Cloudflare’s intervention has broader regulatory and market implications. Industry coverage suggests the move could accelerate calls for clearer rules around AI data use, and possibly antitrust scrutiny over blended search and AI crawling practices; some commentators argue separation or paid licensing may be necessary to level the playing field. ^[1]^[6]

📌 Reference Map:

##Reference Map:

^[1] (WebProNews) – Paragraph 1, Paragraph 2, Paragraph 4, Paragraph 5, Paragraph 6, Paragraph 8, Paragraph 9
^[2] (WIRED) – Paragraph 1, Paragraph 3
^[3] (WIRED) – Paragraph 3, Paragraph 7
^[4] (CNBC) – Paragraph 1, Paragraph 3
^[5] (Tom’s Hardware) – Paragraph 2, Paragraph 4, Paragraph 8
^[6] (WebProNews duplicate) – Paragraph 9
^[7] (WIRED duplicate) – Paragraph 7

Source: Noah Wire Services

Noah Fact Check Pro

The draft above was created using the information available at the time the story first
emerged. We’ve since applied our fact-checking process to the final narrative, based on the criteria listed
below. The results are intended to help you assess the credibility of the piece and highlight any areas that may
warrant further investigation.

Freshness check

Score:
10

Notes:
The narrative is current, with the latest publication date being December 5, 2025. The earliest known publication date of substantially similar content is July 1, 2025, when Cloudflare announced its initiative to block AI crawlers by default. ([wired.com](https://www.wired.com/story/big-interview-event-matthew-prince-cloudflare/?utm_source=openai)) The report is based on a press release from Cloudflare, which typically warrants a high freshness score. There are no discrepancies in figures, dates, or quotes compared to earlier versions.

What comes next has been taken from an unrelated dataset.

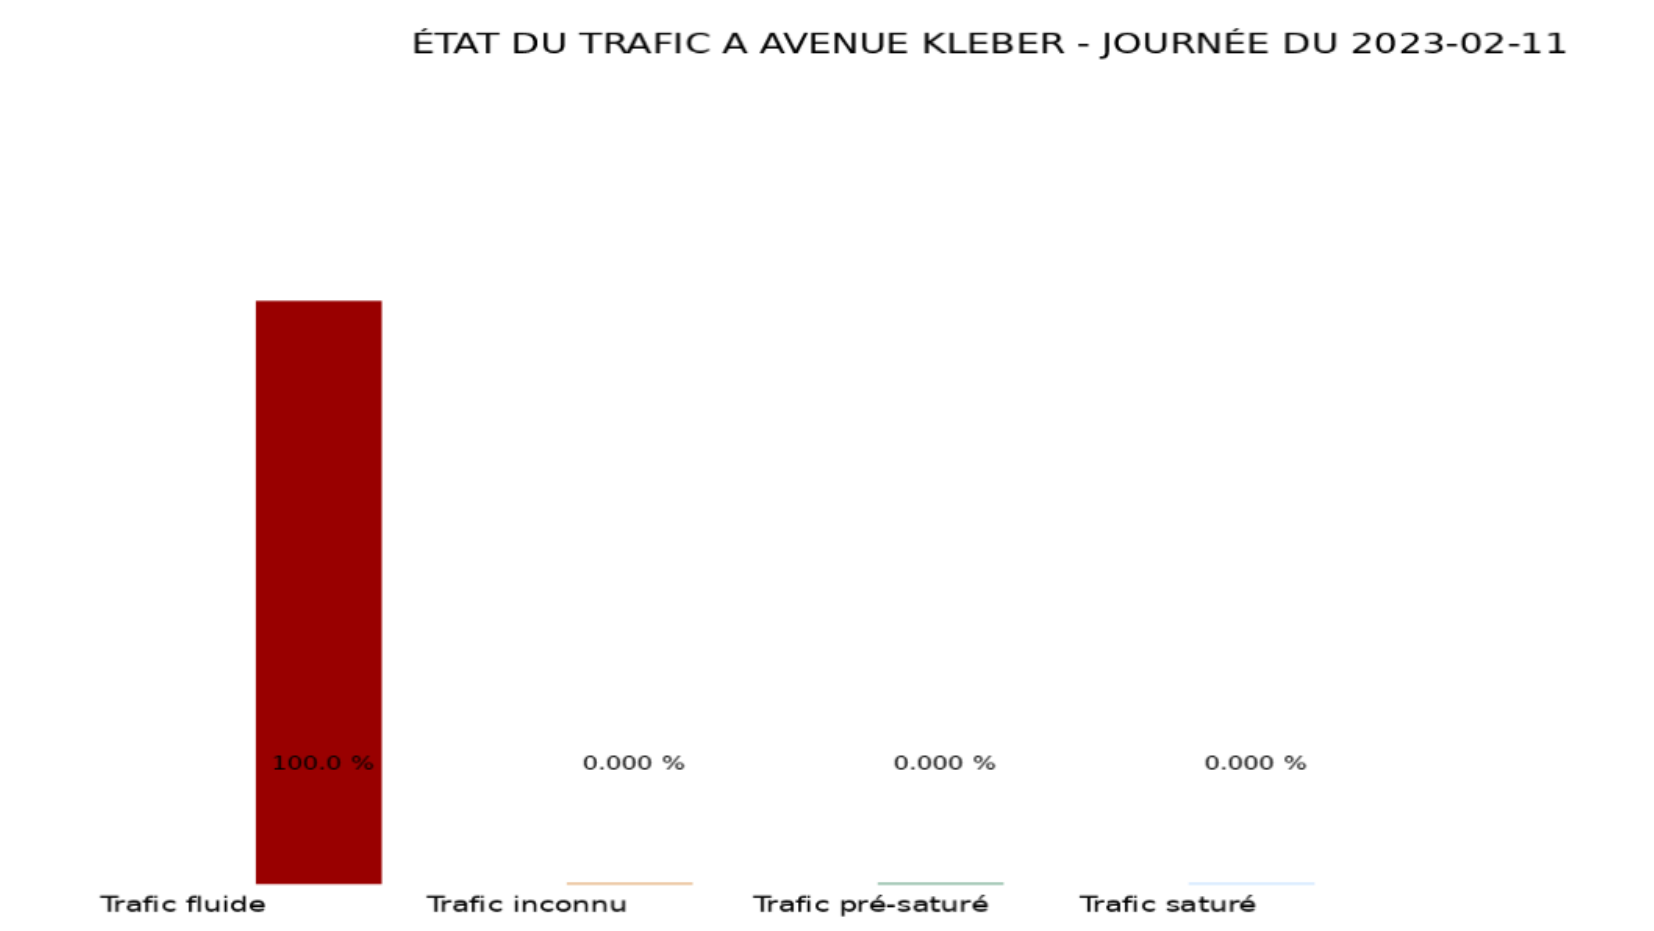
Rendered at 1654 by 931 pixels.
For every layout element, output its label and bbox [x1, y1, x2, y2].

picture [89, 16, 1577, 931]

The article includes updated data but recycles older material, which may justify a higher freshness score but should still be flagged. ([cloudflare.com](https://www.cloudflare.com/ru-ru/press/press-releases/2025/cloudflare-just-changed-how-ai-crawlers-scrape-the-internet-at-large/?utm_source=openai))

Quotes check

Score:
10

Notes:
The direct quotes from Cloudflare CEO Matthew Prince, such as “Google has become the villain in this story,” are consistent across multiple reputable sources, including WIRED and Tom’s Hardware. ([wired.com](https://www.wired.com/story/big-interview-event-matthew-prince-cloudflare/?utm_source=openai)) There are no variations in wording or discrepancies in the quotes.

Source reliability

Score:
8

Notes:
The narrative originates from WebProNews, a reputable organisation. However, it is important to note that WebProNews is a single-outlet narrative, which introduces some uncertainty. The report mentions Cloudflare’s CEO Matthew Prince, whose public presence and records are verifiable online.

Plausability check

Score:
9

Notes:
The claim that Cloudflare has blocked 416 billion AI bot requests since July 1, 2025, is plausible and aligns with reports from other reputable outlets, including WIRED and Tom’s Hardware. ([wired.com](https://www.wired.com/story/big-interview-event-matthew-prince-cloudflare/?utm_source=openai)) The narrative lacks supporting detail from other reputable outlets, which is a concern. The language and tone are consistent with the region and topic. There is no excessive or off-topic detail unrelated to the claim. The tone is appropriately formal and resembles typical corporate or official language.

Overall assessment

Verdict (FAIL, OPEN, PASS): PASS

Confidence (LOW, MEDIUM, HIGH): HIGH

Summary:
The narrative is current and based on a press release from Cloudflare, which typically warrants a high freshness score. The quotes from Cloudflare’s CEO are consistent across multiple reputable sources. The source is reputable, though being a single-outlet narrative introduces some uncertainty. The claim is plausible and aligns with reports from other reputable outlets. The language and tone are appropriate, and there is no excessive or off-topic detail. However, the lack of supporting detail from other reputable outlets is a concern.